== DESCRIPTION OF THE TASK ==
Print nothing but the lines below starting at the line that holds "16: (479, 4, 4.71)" and ending at the line that holds "38: (149, 37, 0.51)", including both, each exactly as written.

|---|

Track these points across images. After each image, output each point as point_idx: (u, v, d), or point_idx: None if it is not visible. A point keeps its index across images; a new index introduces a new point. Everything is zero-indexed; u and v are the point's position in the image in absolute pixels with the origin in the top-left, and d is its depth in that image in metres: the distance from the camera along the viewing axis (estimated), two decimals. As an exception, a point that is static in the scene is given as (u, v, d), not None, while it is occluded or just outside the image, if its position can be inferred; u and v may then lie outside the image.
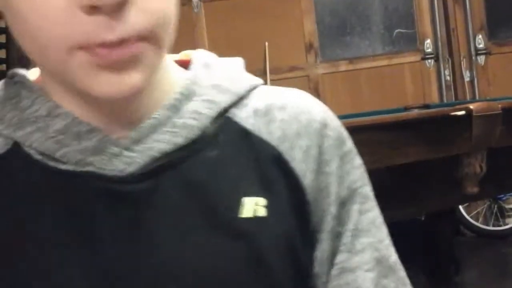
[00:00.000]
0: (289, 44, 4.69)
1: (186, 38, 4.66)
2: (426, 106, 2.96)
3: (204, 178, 0.56)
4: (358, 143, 2.16)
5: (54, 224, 0.54)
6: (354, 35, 4.77)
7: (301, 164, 0.60)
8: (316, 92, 4.73)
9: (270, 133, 0.60)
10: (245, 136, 0.60)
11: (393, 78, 4.72)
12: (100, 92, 0.51)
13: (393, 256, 0.66)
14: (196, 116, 0.57)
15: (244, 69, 0.65)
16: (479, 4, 4.71)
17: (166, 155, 0.56)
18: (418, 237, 3.52)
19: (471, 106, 2.04)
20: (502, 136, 2.08)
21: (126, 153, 0.55)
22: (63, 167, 0.55)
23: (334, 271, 0.62)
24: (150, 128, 0.56)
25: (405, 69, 4.74)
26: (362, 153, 2.17)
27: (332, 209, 0.61)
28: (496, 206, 4.58)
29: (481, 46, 4.72)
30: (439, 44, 4.72)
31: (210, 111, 0.58)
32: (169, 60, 0.61)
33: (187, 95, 0.58)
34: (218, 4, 4.70)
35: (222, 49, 4.20)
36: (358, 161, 0.65)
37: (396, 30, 4.77)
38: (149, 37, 0.51)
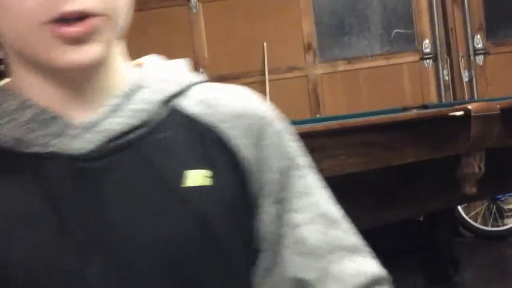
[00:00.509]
0: (287, 45, 4.69)
1: (184, 39, 4.66)
2: (425, 107, 2.96)
3: (155, 156, 0.67)
4: (356, 144, 2.15)
5: (27, 200, 0.63)
6: (352, 35, 4.77)
7: (242, 140, 0.70)
8: (314, 92, 4.73)
9: (212, 116, 0.71)
10: (190, 120, 0.70)
11: (391, 78, 4.72)
12: (65, 63, 0.61)
13: (337, 212, 0.75)
14: (146, 102, 0.68)
15: (188, 69, 0.75)
16: (478, 4, 4.71)
17: (122, 136, 0.66)
18: (417, 238, 3.52)
19: (470, 107, 2.04)
20: (501, 136, 2.08)
21: (85, 134, 0.65)
22: (31, 150, 0.64)
23: (283, 231, 0.71)
24: (106, 113, 0.66)
25: (403, 69, 4.74)
26: (360, 153, 2.15)
27: (274, 177, 0.71)
28: (494, 206, 4.57)
29: (480, 46, 4.72)
30: (438, 44, 4.72)
31: (158, 97, 0.69)
32: (123, 60, 0.72)
33: (138, 86, 0.69)
34: (216, 4, 4.70)
35: (221, 50, 4.19)
36: (293, 136, 0.76)
37: (395, 30, 4.77)
38: (103, 14, 0.62)
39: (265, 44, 4.65)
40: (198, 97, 0.72)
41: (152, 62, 0.75)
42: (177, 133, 0.69)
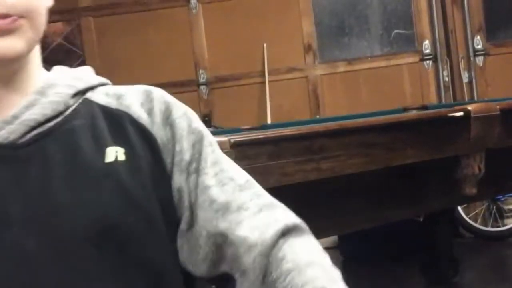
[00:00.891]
0: (287, 46, 4.69)
1: (184, 40, 4.66)
2: (424, 107, 2.96)
3: (75, 139, 0.77)
4: (356, 144, 2.14)
5: None
6: (352, 36, 4.77)
7: (151, 120, 0.82)
8: (314, 93, 4.73)
9: (122, 105, 0.82)
10: (103, 109, 0.81)
11: (391, 79, 4.72)
12: None
13: (245, 179, 0.84)
14: (58, 95, 0.79)
15: (94, 73, 0.88)
16: (477, 5, 4.71)
17: (40, 125, 0.76)
18: (417, 238, 3.52)
19: (470, 107, 2.04)
20: (501, 137, 2.09)
21: (7, 126, 0.75)
22: None
23: (198, 194, 0.81)
24: (24, 107, 0.76)
25: (403, 70, 4.74)
26: (361, 154, 2.14)
27: (186, 150, 0.81)
28: (494, 207, 4.57)
29: (479, 47, 4.73)
30: (438, 45, 4.72)
31: (69, 91, 0.80)
32: (38, 65, 0.82)
33: (51, 84, 0.80)
34: (216, 5, 4.70)
35: (221, 51, 4.18)
36: (197, 116, 0.86)
37: (395, 31, 4.77)
38: (26, 16, 0.74)
39: (265, 45, 4.66)
40: (106, 92, 0.84)
41: (61, 68, 0.86)
42: (92, 120, 0.80)
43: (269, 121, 4.28)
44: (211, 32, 4.69)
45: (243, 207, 0.80)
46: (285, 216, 0.80)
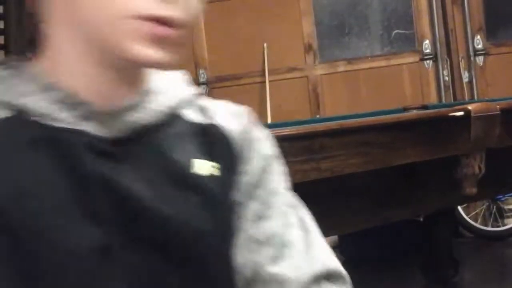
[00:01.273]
0: (288, 45, 4.69)
1: (184, 39, 4.66)
2: (425, 107, 2.96)
3: (166, 146, 0.74)
4: (356, 144, 2.14)
5: (50, 169, 0.67)
6: (352, 36, 4.77)
7: (236, 133, 0.80)
8: (315, 92, 4.73)
9: (210, 118, 0.80)
10: (190, 124, 0.79)
11: (391, 78, 4.72)
12: (139, 58, 0.66)
13: (301, 215, 0.82)
14: (163, 104, 0.76)
15: (188, 81, 0.84)
16: (478, 5, 4.71)
17: (140, 129, 0.73)
18: (417, 238, 3.52)
19: (470, 107, 2.04)
20: (501, 137, 2.09)
21: (110, 121, 0.71)
22: (59, 124, 0.69)
23: (249, 217, 0.78)
24: (129, 106, 0.73)
25: (403, 69, 4.74)
26: (360, 153, 2.14)
27: (253, 172, 0.79)
28: (495, 207, 4.57)
29: (480, 46, 4.73)
30: (438, 44, 4.72)
31: (171, 103, 0.77)
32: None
33: (156, 92, 0.76)
34: (216, 5, 4.70)
35: (221, 51, 4.19)
36: (273, 143, 0.85)
37: (395, 31, 4.77)
38: (186, 28, 0.68)
39: (265, 44, 4.66)
40: (193, 107, 0.81)
41: (159, 73, 0.80)
42: (183, 131, 0.77)
43: (269, 121, 4.28)
44: (211, 32, 4.69)
45: (287, 245, 0.77)
46: (331, 261, 0.78)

|---|

== EXERCISE RESULT ==
16: (479, 4, 4.71)
17: (166, 155, 0.56)
18: (418, 237, 3.52)
19: (471, 106, 2.04)
20: (502, 136, 2.08)
21: (126, 153, 0.55)
22: (63, 167, 0.55)
23: (334, 271, 0.62)
24: (150, 128, 0.56)
25: (405, 69, 4.74)
26: (362, 153, 2.17)
27: (332, 209, 0.61)
28: (496, 206, 4.58)
29: (481, 46, 4.72)
30: (439, 44, 4.72)
31: (210, 111, 0.58)
32: (169, 60, 0.61)
33: (187, 95, 0.58)
34: (218, 4, 4.70)
35: (222, 49, 4.20)
36: (358, 161, 0.65)
37: (396, 30, 4.77)
38: (149, 37, 0.51)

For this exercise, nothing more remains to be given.